PROVIDED TEXT:
The isRunning() versus isWatching() distinction

For a long time, SharedIndexInformer users mostly looked at isRunning() and hasSynced().

Those are useful, but they do not answer the one question that matters most for an operational MCP server: is the informer actively watching live cluster state right now?

An informer can be in a state where:

isRunning() is true
hasSynced() is true
isWatching() is false

That is the dangerous state.

It means the informer thread exists. It means the cache did complete an initial sync at some point. But it also means the live watch is currently down, so the cache is frozen until the watch reconnect succeeds.

For a human operator, this is annoying but survivable. They notice weirdness, refresh, and investigate.

For an AI agent, this is a correctness problem. The agent sees structured data and assumes it reflects the current state of the cluster.

So our design principle is simple: if the informer is not actively watching, the tool must refuse to answer from cache.

Not warn. Not answer with a footnote. Refuse.

What we are building

We will build a Quarkus application with three core pieces.

The first is an informer registry. This is an @ApplicationScoped CDI bean that owns the Fabric8 client and informer lifecycle. It starts the pod and deployment informers once and exposes them to the rest of the application.

The second is a health check. This reports isRunning(), hasSynced(), and isWatching() for each informer so that both humans and Kubernetes can see whether the cache is actually trustworthy.

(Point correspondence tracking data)
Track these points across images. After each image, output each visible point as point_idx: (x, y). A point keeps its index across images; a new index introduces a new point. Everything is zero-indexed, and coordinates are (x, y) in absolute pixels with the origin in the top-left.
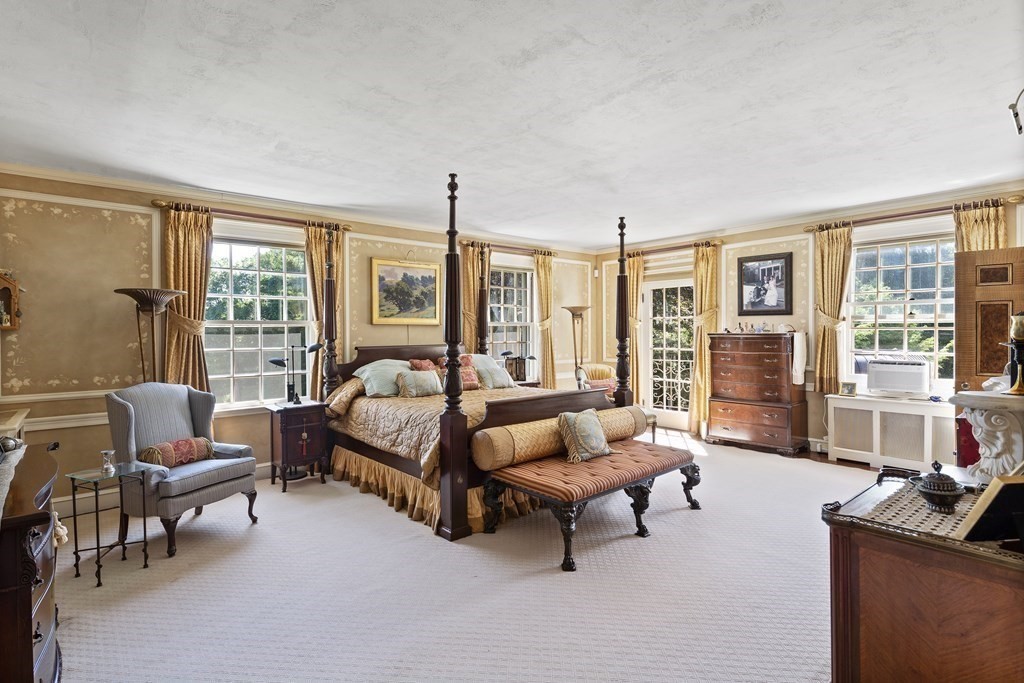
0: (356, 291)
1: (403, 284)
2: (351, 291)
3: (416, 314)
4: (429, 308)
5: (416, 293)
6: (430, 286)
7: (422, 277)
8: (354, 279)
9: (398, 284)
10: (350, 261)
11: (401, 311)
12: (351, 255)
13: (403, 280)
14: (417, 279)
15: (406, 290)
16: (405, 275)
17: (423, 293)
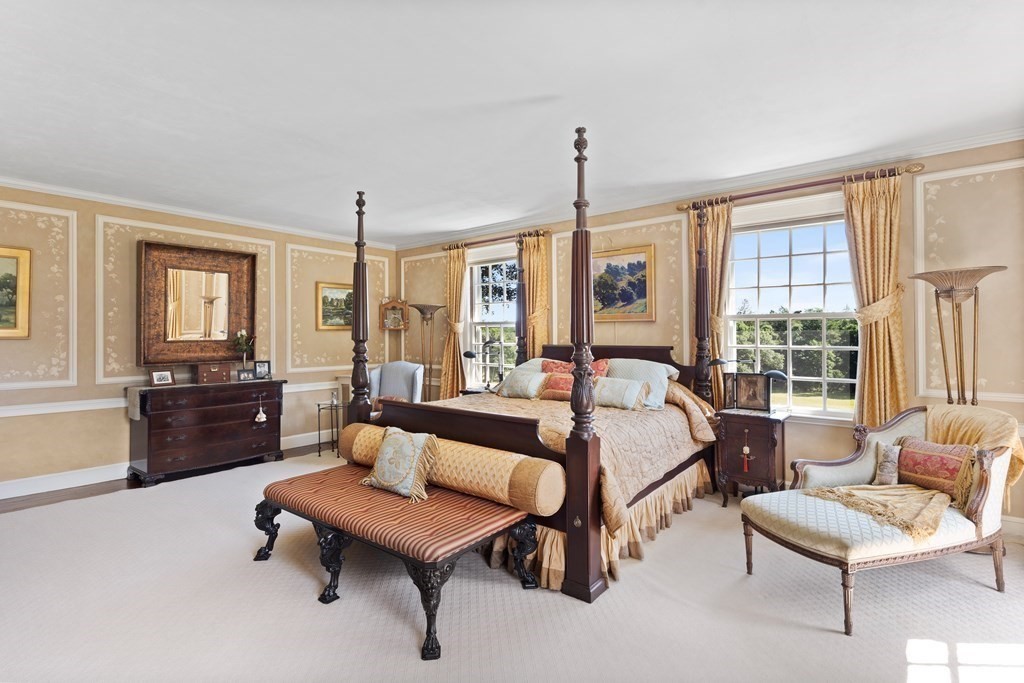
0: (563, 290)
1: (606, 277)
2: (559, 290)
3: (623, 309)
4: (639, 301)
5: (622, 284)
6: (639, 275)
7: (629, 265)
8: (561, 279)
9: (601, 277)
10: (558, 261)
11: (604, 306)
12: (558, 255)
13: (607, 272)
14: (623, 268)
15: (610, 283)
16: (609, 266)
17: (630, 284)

* * *

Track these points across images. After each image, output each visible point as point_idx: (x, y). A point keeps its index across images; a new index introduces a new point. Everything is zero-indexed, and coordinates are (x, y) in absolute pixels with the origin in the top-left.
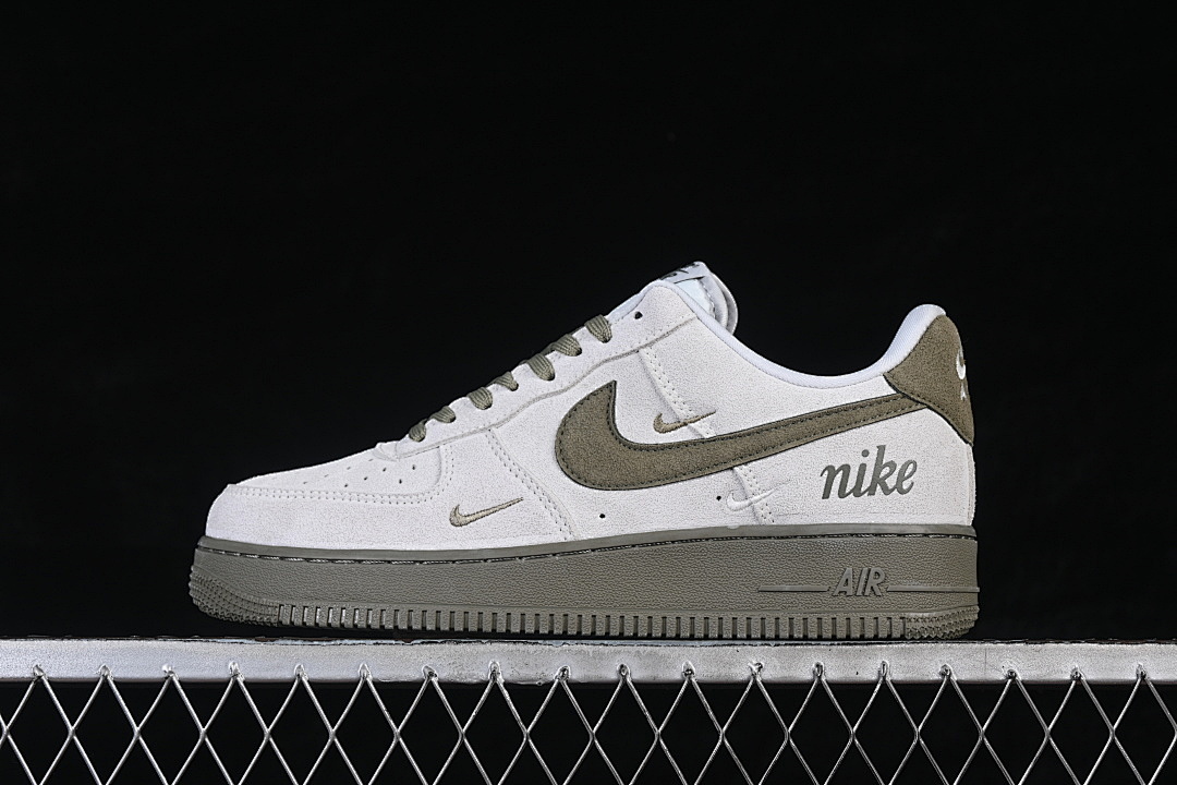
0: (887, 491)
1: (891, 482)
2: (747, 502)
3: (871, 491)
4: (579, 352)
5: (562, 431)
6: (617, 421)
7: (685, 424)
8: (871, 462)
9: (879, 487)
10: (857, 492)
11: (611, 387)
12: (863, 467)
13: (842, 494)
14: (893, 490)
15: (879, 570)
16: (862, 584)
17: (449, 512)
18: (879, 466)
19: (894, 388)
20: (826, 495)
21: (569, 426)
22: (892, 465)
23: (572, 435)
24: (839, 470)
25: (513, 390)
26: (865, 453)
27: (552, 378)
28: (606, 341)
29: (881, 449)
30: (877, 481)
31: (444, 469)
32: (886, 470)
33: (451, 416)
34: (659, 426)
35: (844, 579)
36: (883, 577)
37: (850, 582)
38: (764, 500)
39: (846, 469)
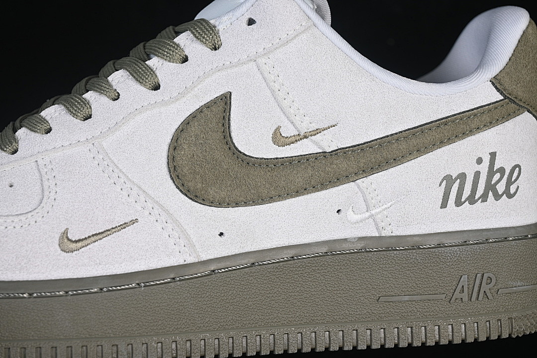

CHECK YOUR UNDERSTANDING:
1. Answer these questions using the passage on informer watching:
(a) In the state the passage calls dangerous, what do isRunning(), hasSynced(), and isWatching() each return?
(b) What must the tool do when the informer is not actively watching?
(c) What kind of bean is the informer registry?
2. Summarize the passage on informer watching in two sentences.
3. Carry the passage on informer watching forward from its final sentence.
These rows have no connection to the passage on informer watching.

EXPECTED OUTPUTS:
1.
(a) isRunning() is true, hasSynced() is true, and isWatching() is false.
(b) It must refuse to answer from cache.
(c) It is an @ApplicationScoped CDI bean that owns the Fabric8 client and informer lifecycle.

2. An informer can be running and synced while its live watch is down, which leaves the cache frozen and can mislead an AI agent, so the tool must refuse to answer from cache whenever the informer is not actively watching. The planned Quarkus application includes an informer registry that starts the pod and deployment informers and a health check that reports isRunning(), hasSynced(), and isWatching() for each informer.

3.
The third is a set of MCP tools. These tools query informer-backed caches, not the API server. Before they return anything, they verify that the informer has synced and is still watching. If not, they return ToolResponse.error() so the model knows it should retry rather than reason over stale state.

We will also package and deploy the application on Minikube so the whole setup runs end to end inside a local Kubernetes cluster.

Prerequisites

You need Java 21, Maven 3.9 or newer, kubectl, and a local Kubernetes cluster. We will use Minikube because it is still one of the easiest ways to run a local Kubernetes environment, and the current docs list Podman as a supported driver. Deployment uses the Quarkus Kubernetes extension: it generates manifests from configuration and builds the container image with Jib, so you do not need a Dockerfile or an external registry.

You should also have a basic understanding of CDI and Quarkus dev mode. We are not starting from zero on Quarkus here.

Project setup

Create a new Quarkus project or start directly from my Github project:

mvn io.quarkus:quarkus-maven-plugin:create \
  -DprojectGroupId=com.mainthread \
  -DprojectArtifactId=kubernetes-mcp-server \
  -Dextensions='quarkus-smallrye-health,io.quarkiverse.mcp:quarkus-mcp-server-http:1.10.0,quarkus-kubernetes-client,quarkus-kubernetes,quarkus-container-image-jib,quarkus-minikube' \
  -DnoCode
cd kubernetes-mcp-server

The Quarkus Kubernetes Client extension (quarkus-kubernetes-client) provides an injectable Fabric8 KubernetesClient bean and handles kubeconfig and in-cluster configuration for you.

quarkus-mcp-server-http gives us an MCP server over HTTP. The default transport is Streamable HTTP (at /mcp); the legacy SSE endpoint remains at /mcp/sse but is deprecated. The Kubernetes Client extension gives us Fabric8, including the informer APIs. quarkus-smallrye-health exposes the health endpoints we will later wire into Kubernetes probes. The Quarkus Kubernetes extension generates Deployment, Service, and RBAC manifests from configuration; the Minikube extension tailors them for local Minikube (e.g. imagePullPolicy: IfNotPresent). Jib builds the container image without a Dockerfile. See the Quarkus Kubernetes guide for details.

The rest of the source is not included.